# Work order:
Transcribe exactly the lines that fall between the one holding "text [118, 1473, 1122, 1557]" and the one holding "Identify the document", inclusive, from the entries below.

# Task input:
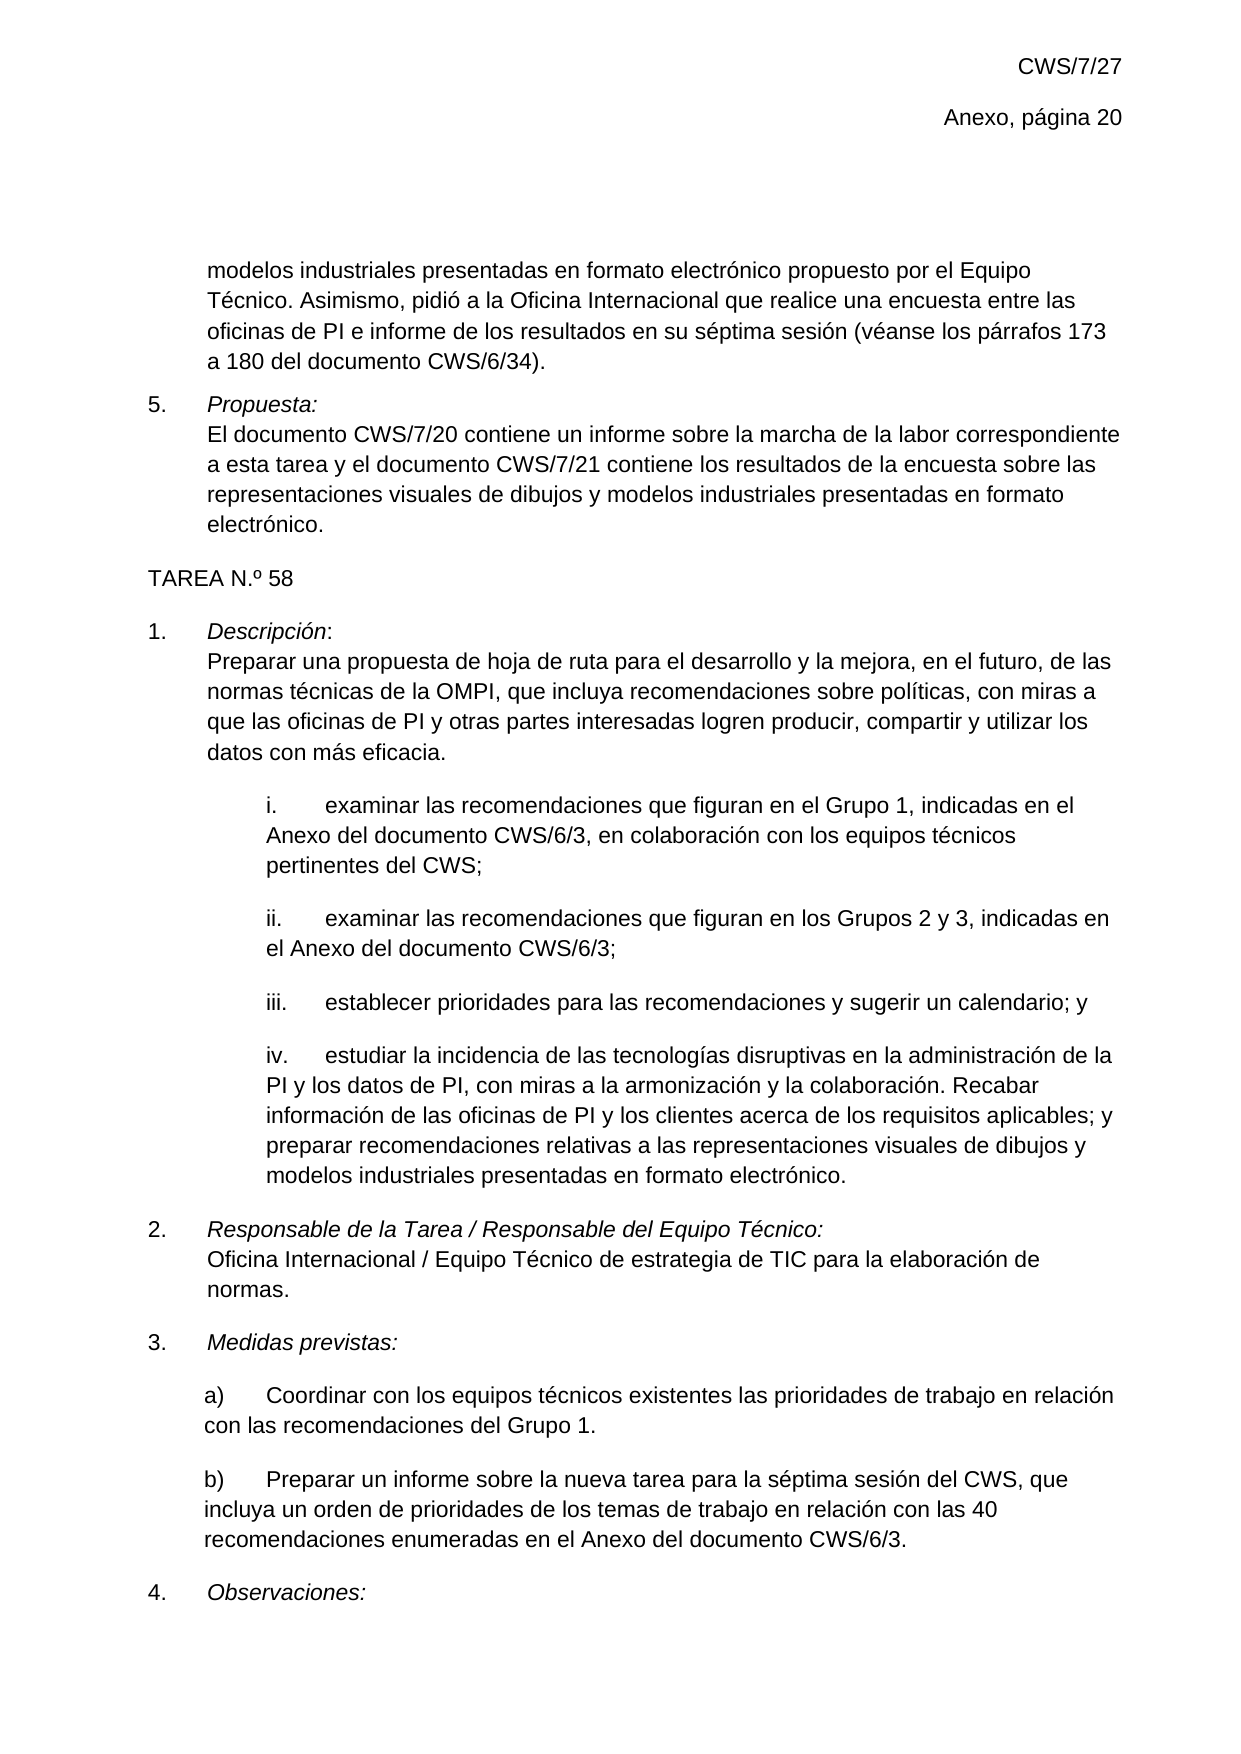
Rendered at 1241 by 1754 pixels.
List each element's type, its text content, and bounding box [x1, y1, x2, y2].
--
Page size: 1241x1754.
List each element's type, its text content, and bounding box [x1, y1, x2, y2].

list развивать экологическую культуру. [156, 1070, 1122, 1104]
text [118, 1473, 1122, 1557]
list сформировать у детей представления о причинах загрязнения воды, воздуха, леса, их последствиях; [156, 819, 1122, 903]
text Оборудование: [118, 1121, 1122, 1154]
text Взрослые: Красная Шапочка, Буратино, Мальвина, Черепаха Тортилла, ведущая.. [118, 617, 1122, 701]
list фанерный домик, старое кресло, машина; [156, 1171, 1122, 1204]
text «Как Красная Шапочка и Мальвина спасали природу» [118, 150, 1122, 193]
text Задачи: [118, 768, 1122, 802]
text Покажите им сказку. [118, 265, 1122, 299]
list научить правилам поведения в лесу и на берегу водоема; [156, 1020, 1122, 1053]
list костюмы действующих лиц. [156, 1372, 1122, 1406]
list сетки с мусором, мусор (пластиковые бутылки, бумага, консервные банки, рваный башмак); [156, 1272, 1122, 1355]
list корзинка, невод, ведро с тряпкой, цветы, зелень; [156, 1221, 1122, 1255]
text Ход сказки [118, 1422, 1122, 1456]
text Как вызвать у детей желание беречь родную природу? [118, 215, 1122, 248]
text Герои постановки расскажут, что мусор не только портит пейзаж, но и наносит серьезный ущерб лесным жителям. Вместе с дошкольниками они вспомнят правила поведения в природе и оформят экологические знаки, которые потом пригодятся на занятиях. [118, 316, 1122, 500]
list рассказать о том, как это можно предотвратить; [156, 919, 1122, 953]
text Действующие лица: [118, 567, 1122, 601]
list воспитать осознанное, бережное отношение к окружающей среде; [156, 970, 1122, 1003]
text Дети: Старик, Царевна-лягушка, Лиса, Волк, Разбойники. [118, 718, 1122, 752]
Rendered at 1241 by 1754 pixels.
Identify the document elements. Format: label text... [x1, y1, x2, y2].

# Answer to this task:
text [118, 1473, 1122, 1557]
list сформировать у детей представления о причинах загрязнения воды, воздуха, леса, их последствиях; [156, 819, 1122, 903]
text Оборудование: [118, 1121, 1122, 1154]
text Взрослые: Красная Шапочка, Буратино, Мальвина, Черепаха Тортилла, ведущая.. [118, 617, 1122, 701]
list фанерный домик, старое кресло, машина; [156, 1171, 1122, 1204]
text «Как Красная Шапочка и Мальвина спасали природу» [118, 150, 1122, 193]
text Задачи: [118, 768, 1122, 802]
text Покажите им сказку. [118, 265, 1122, 299]
list научить правилам поведения в лесу и на берегу водоема; [156, 1020, 1122, 1053]
list костюмы действующих лиц. [156, 1372, 1122, 1406]
list сетки с мусором, мусор (пластиковые бутылки, бумага, консервные банки, рваный башмак); [156, 1272, 1122, 1355]
list корзинка, невод, ведро с тряпкой, цветы, зелень; [156, 1221, 1122, 1255]
text Ход сказки [118, 1422, 1122, 1456]
text Как вызвать у детей желание беречь родную природу? [118, 215, 1122, 248]
text Герои постановки расскажут, что мусор не только портит пейзаж, но и наносит серьезный ущерб лесным жителям. Вместе с дошкольниками они вспомнят правила поведения в природе и оформят экологические знаки, которые потом пригодятся на занятиях. [118, 316, 1122, 500]
list рассказать о том, как это можно предотвратить; [156, 919, 1122, 953]
text Действующие лица: [118, 567, 1122, 601]
list воспитать осознанное, бережное отношение к окружающей среде; [156, 970, 1122, 1003]
text Дети: Старик, Царевна-лягушка, Лиса, Волк, Разбойники. [118, 718, 1122, 752]
Rendered at 1241 by 1754 pixels.
Identify the document elements. Format: label text... [x1, y1, x2, y2].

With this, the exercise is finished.